Similarities aside, what sets Holy Scripture apart from these ancient Near Eastern myths?
First of all, Genesis proclaims one God. He is neither in competition with other deities nor synonymous with nature. Surrounded by cultures which worshipped multiple gods, the writer of Genesis chapter one paints a very different picture of the divine, of humans and the universe.
In Enuma Elish, conflict lies at the heart of everything. Before he could create the world, the god Marduk had to slay the goddess Tiamat (see image above). Were people trying to deal with life’s perplexities and nature’s unpredictability, by telling stories about gods who were violent, at loggerheads and who treated people like slaves?
On the other hand, the God of Genesis 1 is sovereign and wise. The world he creates is a thing of beauty, and human beings are the jewel in the crown.
Surrounded by Canaanite and Mesopotamic religions, the Hebrews developed their own, distinctive faith and identity.
Christianity emerged from Judaism, but this time, the Roman Empire, heavily influenced by the Greeks, provided the cultural and religious backdrop. Just like the Babylonian creation stories of old, Greco-Roman mythology blamed an unpredictable world on the moods and foibles of the gods. True to their Jewish roots, Christians, on the other hand, insisted that there was only one God, and that he was not just powerful but consistently righteous and wise.
There appears to be a direct link between theology and science. Despite the Greeks and Romans having been great technological innovators, our own understanding of what science is, owes less to them than to our Judaeo-Christian heritage. How come?
In Greek mythology, tsunamis depended on whether Poseidon was having a bad hair day. In Genesis the sea had no divine rights but behaved according to the natural constants which God had established at the moment of creation. In other words, both Genesis 1 and modern science take as fact that nature is not random but subject to laws.
Also, according to Genesis 1, humans reflect something of their creator’s mind. Likewise, scientists operate on the remarkable assumption that the human mind is able to make sense of the universe.
For sure, the Greek philosopher Aristotle (384–322 BC) tried to discern principles in the world around him. Clearly, he used reason to draw conclusions from what he observed. But at the dawn of modern science, it became clear that some of Aristotle’s most enduring claims were fatally flawed. The early modern scientists abandoned his method of devising grand theories based on everyday observation and common sense. They believed that assumptions required rigorous testing. The age of experimental science – science as we understand it – had begun.
These natural philosophers, as they called themselves, understood science as a theological undertaking.
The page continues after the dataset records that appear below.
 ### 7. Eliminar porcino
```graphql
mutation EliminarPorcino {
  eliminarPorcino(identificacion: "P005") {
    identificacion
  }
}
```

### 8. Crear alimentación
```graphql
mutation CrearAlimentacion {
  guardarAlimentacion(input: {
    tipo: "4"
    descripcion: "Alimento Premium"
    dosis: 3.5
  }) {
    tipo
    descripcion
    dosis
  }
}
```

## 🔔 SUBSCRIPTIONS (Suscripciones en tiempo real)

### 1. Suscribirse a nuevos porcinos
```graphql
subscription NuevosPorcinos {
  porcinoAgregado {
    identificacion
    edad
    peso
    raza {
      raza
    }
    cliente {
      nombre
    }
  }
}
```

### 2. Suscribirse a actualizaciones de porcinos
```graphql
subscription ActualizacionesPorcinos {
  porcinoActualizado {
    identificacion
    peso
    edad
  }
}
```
Francis Bacon (1561–1626) believed that experimental science would help to restore some of the perfect understanding of nature which Adam had possessed in Paradise before he fell from grace. Nature’s God-given laws had been revealed to Adam long ago, and it was up to scientists to rediscover them.
Johannes Kepler (1571–1630), whose mathematical genius paved the way for Newton’s magisterial law of universal gravitation, defined astronomy as thinking God’s thoughts. Robert Boyle (1627–1691), the father of modern chemistry, wrote: ‘The rational contemplation of nature is philosophical contemplation of God’.
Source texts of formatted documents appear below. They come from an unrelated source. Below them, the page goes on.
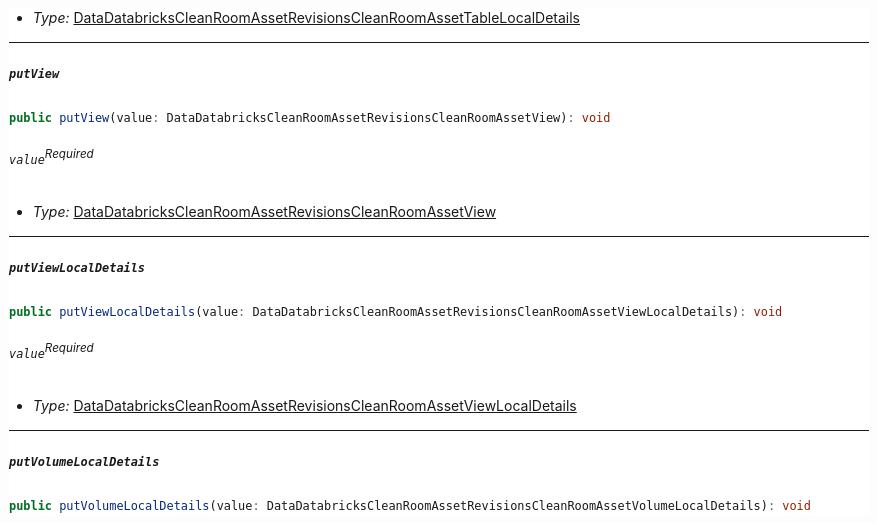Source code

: - *Type:* <a href="#@cdktf/provider-databricks.dataDatabricksCleanRoomAssetRevisionsCleanRoomAsset.DataDatabricksCleanRoomAssetRevisionsCleanRoomAssetTableLocalDetails">DataDatabricksCleanRoomAssetRevisionsCleanRoomAssetTableLocalDetails</a>

---

##### `putView` <a name="putView" id="@cdktf/provider-databricks.dataDatabricksCleanRoomAssetRevisionsCleanRoomAsset.DataDatabricksCleanRoomAssetRevisionsCleanRoomAsset.putView"></a>

```typescript
public putView(value: DataDatabricksCleanRoomAssetRevisionsCleanRoomAssetView): void
```

###### `value`<sup>Required</sup> <a name="value" id="@cdktf/provider-databricks.dataDatabricksCleanRoomAssetRevisionsCleanRoomAsset.DataDatabricksCleanRoomAssetRevisionsCleanRoomAsset.putView.parameter.value"></a>

- *Type:* <a href="#@cdktf/provider-databricks.dataDatabricksCleanRoomAssetRevisionsCleanRoomAsset.DataDatabricksCleanRoomAssetRevisionsCleanRoomAssetView">DataDatabricksCleanRoomAssetRevisionsCleanRoomAssetView</a>

---

##### `putViewLocalDetails` <a name="putViewLocalDetails" id="@cdktf/provider-databricks.dataDatabricksCleanRoomAssetRevisionsCleanRoomAsset.DataDatabricksCleanRoomAssetRevisionsCleanRoomAsset.putViewLocalDetails"></a>

```typescript
public putViewLocalDetails(value: DataDatabricksCleanRoomAssetRevisionsCleanRoomAssetViewLocalDetails): void
```

###### `value`<sup>Required</sup> <a name="value" id="@cdktf/provider-databricks.dataDatabricksCleanRoomAssetRevisionsCleanRoomAsset.DataDatabricksCleanRoomAssetRevisionsCleanRoomAsset.putViewLocalDetails.parameter.value"></a>

- *Type:* <a href="#@cdktf/provider-databricks.dataDatabricksCleanRoomAssetRevisionsCleanRoomAsset.DataDatabricksCleanRoomAssetRevisionsCleanRoomAssetViewLocalDetails">DataDatabricksCleanRoomAssetRevisionsCleanRoomAssetViewLocalDetails</a>

---

##### `putVolumeLocalDetails` <a name="putVolumeLocalDetails" id="@cdktf/provider-databricks.dataDatabricksCleanRoomAssetRevisionsCleanRoomAsset.DataDatabricksCleanRoomAssetRevisionsCleanRoomAsset.putVolumeLocalDetails"></a>

```typescript
public putVolumeLocalDetails(value: DataDatabricksCleanRoomAssetRevisionsCleanRoomAssetVolumeLocalDetails): void
```
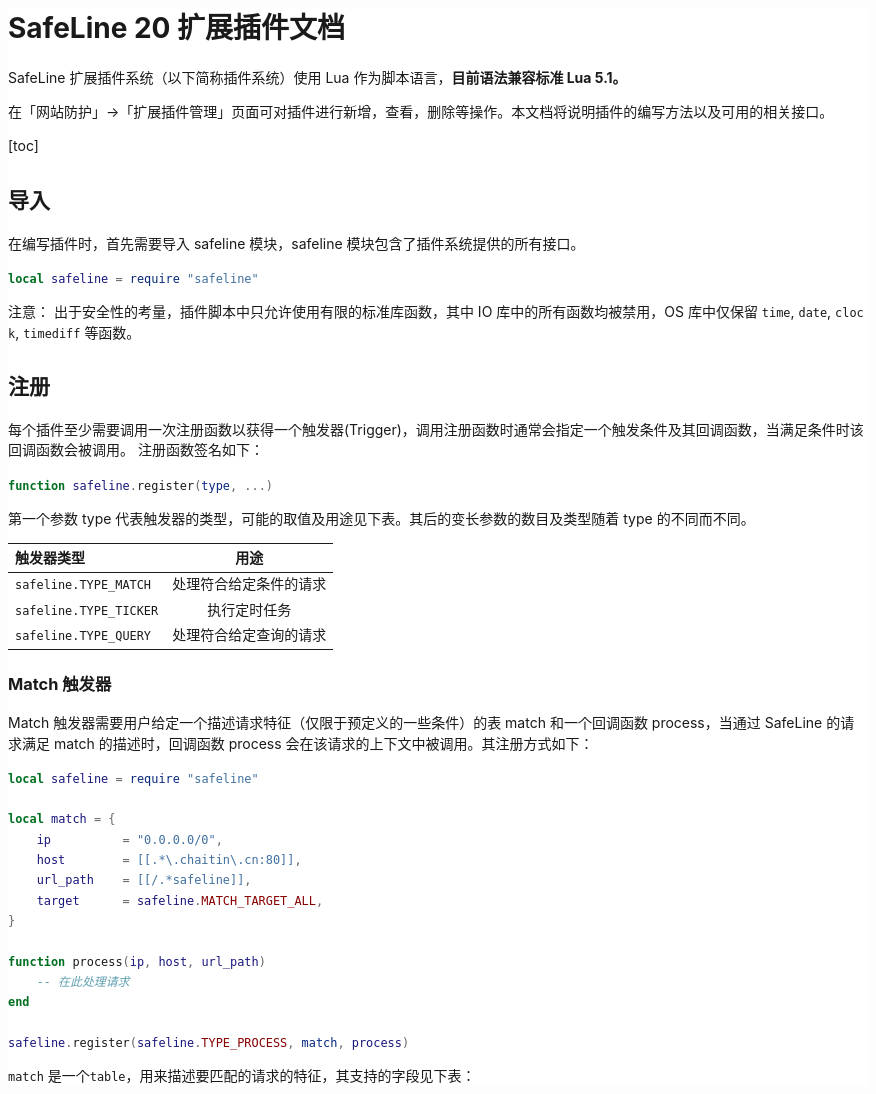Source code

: # SafeLine 20 扩展插件文档


SafeLine 扩展插件系统（以下简称插件系统）使用 Lua 作为脚本语言，**目前语法兼容标准 Lua 5.1。**

在「网站防护」→「扩展插件管理」页面可对插件进行新增，查看，删除等操作。本文档将说明插件的编写方法以及可用的相关接口。

[toc]

## 导入

在编写插件时，首先需要导入 safeline 模块，safeline 模块包含了插件系统提供的所有接口。

```lua
local safeline = require "safeline"
```
注意： 出于安全性的考量，插件脚本中只允许使用有限的标准库函数，其中 IO 库中的所有函数均被禁用，OS 库中仅保留 `time`, `date`, `clock`, `timediff` 等函数。

## 注册

每个插件至少需要调用一次注册函数以获得一个触发器(Trigger)，调用注册函数时通常会指定一个触发条件及其回调函数，当满足条件时该回调函数会被调用。
注册函数签名如下：
```lua
function safeline.register(type, ...)
```
第一个参数 type 代表触发器的类型，可能的取值及用途见下表。其后的变长参数的数目及类型随着 type 的不同而不同。

| 触发器类型 | 用途 | 
|:--------|:--------:|
| `safeline.TYPE_MATCH` | 处理符合给定条件的请求 |
| `safeline.TYPE_TICKER` | 执行定时任务 |
| `safeline.TYPE_QUERY`	 | 处理符合给定查询的请求 |

### Match 触发器

Match 触发器需要用户给定一个描述请求特征（仅限于预定义的一些条件）的表 match 和一个回调函数 process，当通过 SafeLine 的请求满足 match 的描述时，回调函数 process 会在该请求的上下文中被调用。其注册方式如下：

```lua
local safeline = require "safeline"
 
local match = {
    ip          = "0.0.0.0/0",
    host        = [[.*\.chaitin\.cn:80]],
    url_path    = [[/.*safeline]],
    target      = safeline.MATCH_TARGET_ALL,
}
 
function process(ip, host, url_path)
    -- 在此处理请求
end
 
safeline.register(safeline.TYPE_PROCESS, match, process)
```
`match` 是一个`table`，用来描述要匹配的请求的特征，其支持的字段见下表：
There is much talk about science versus faith these days. The fact that the pioneers of modern science were motivated by Sacred Scripture and its distinctive stance on Creator and creation, is easily missed.
For reflection and discussion:
The Catechism (section 290) states that creation ‘depends on the one who gives it being’. How do you understand God sustaining your life? What does dependence on him mean in practice? Where does free will come in?
Christian philosophers and scientists look for rational clues to understand better and explain their faith. How about you? Do you find abstract thinking helpful? Or do you tend to rely more on intuition, mystery and experience?
Modern Physics and Ancient Faith,Stephen M Barr, University of Notre Dame Press, 2006.
The Territories of Science and Religion, Peter Harrison, University of Chicago Press, 2017.